Donna Enos is one of those people who have learned to roll with the punches life throws at you.
A few years ago, when Enos was in her mid-40s, she lost her job with a customs brokerage firm. Along with her income, she lost the sense of comfort and security she had enjoyed after working with the same industry for several years. She had to come up with a plan to pay the bills and to ensure she could sleep at night.
“I’ll never forget that day when around 30 or so of us were laid off all together,” she says. “I remember thinking, ‘this can’t happen to me! I need an income, I need a job, I need stability.’ It was a very scary time.”
Switching careers is tough, and knowing that, in this day and age, you need an education, Enos decided she needed to go back to school. Luckily, she qualified for a skills-development program.
Since she’s got a knack for computers, she spent time researching post-secondary programs, and kept coming back to University of the Fraser Valley’s website. Two years ago, she took the plunge and enrolled in the university’s computer information systems diploma program.
“I was hunting for a good university and I was looking at everything from location, expense, reputation and a program that would help somebody like me. UFV stood out and I decided that I would try to go back to school.”
While she says she struggled in the program, Enos did amazingly well with her studies and earned a 4.33 grade-point average for her final 15 credits.
Her high GPA won her the 2011 Governor General’s Academic bronze medal, given to a student with the highest academic accomplishment in a diploma program.
The program’s co-op option was also a big attraction for Enos. She was happy to get a placement with Canada Border Services Agency, which led to a summer job, and that eventually led to her current full-time job at the Peace Arch border crossing near her home in South Surrey.
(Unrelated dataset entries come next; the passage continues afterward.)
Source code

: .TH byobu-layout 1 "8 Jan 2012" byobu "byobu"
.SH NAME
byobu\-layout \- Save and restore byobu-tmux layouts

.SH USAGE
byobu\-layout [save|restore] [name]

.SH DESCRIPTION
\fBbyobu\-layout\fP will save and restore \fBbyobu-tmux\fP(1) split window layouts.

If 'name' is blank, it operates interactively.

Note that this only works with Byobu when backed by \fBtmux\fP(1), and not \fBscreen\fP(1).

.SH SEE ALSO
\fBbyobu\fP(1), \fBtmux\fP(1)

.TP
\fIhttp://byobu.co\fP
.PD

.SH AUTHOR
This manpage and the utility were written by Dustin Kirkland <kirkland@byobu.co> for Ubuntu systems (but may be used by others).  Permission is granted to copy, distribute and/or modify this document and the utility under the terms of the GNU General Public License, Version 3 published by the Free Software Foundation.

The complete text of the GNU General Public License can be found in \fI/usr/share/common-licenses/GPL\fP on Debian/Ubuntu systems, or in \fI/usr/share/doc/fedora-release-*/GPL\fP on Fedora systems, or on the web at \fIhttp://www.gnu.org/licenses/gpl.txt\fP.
“My first priority was job security. I needed to have a good job and a steady income. It was so great to have a job that hopefully will turn into a permanent position.”
Enos admits heading back into the classroom in her 40s was challenging. But with the help and encouragement of her parents she put her mind to finishing the program and, while she struggled through some courses – particularly math – she was determined to graduate.
“Math was a definite stumbling block for me… it was very tough. Especially when we started using algebra and polynomials and I had not used algebra since high school in the ’80s. The other students were a great help, but I also have to thank instructor Tariq Nuruddin – he spent extra time with me, steering me in the right direction. I am so thankful he was able to stay after class and help me. He was a fantastic support and a great teacher.”
Nuruddin is not surprised that Enos has won the academic medal. He said Enos stood out because she always stayed after class to ask questions, frequently requested background reading material, was diligent with assignments and worked hard.
“She was not scared or ashamed to ask questions even if they seemed quite elementary to the rest of the class and because of this, she performed much better than the students who had been studying continuously throughout their lives,” he adds.
Enos was presented with her medal at a June 10 convocation.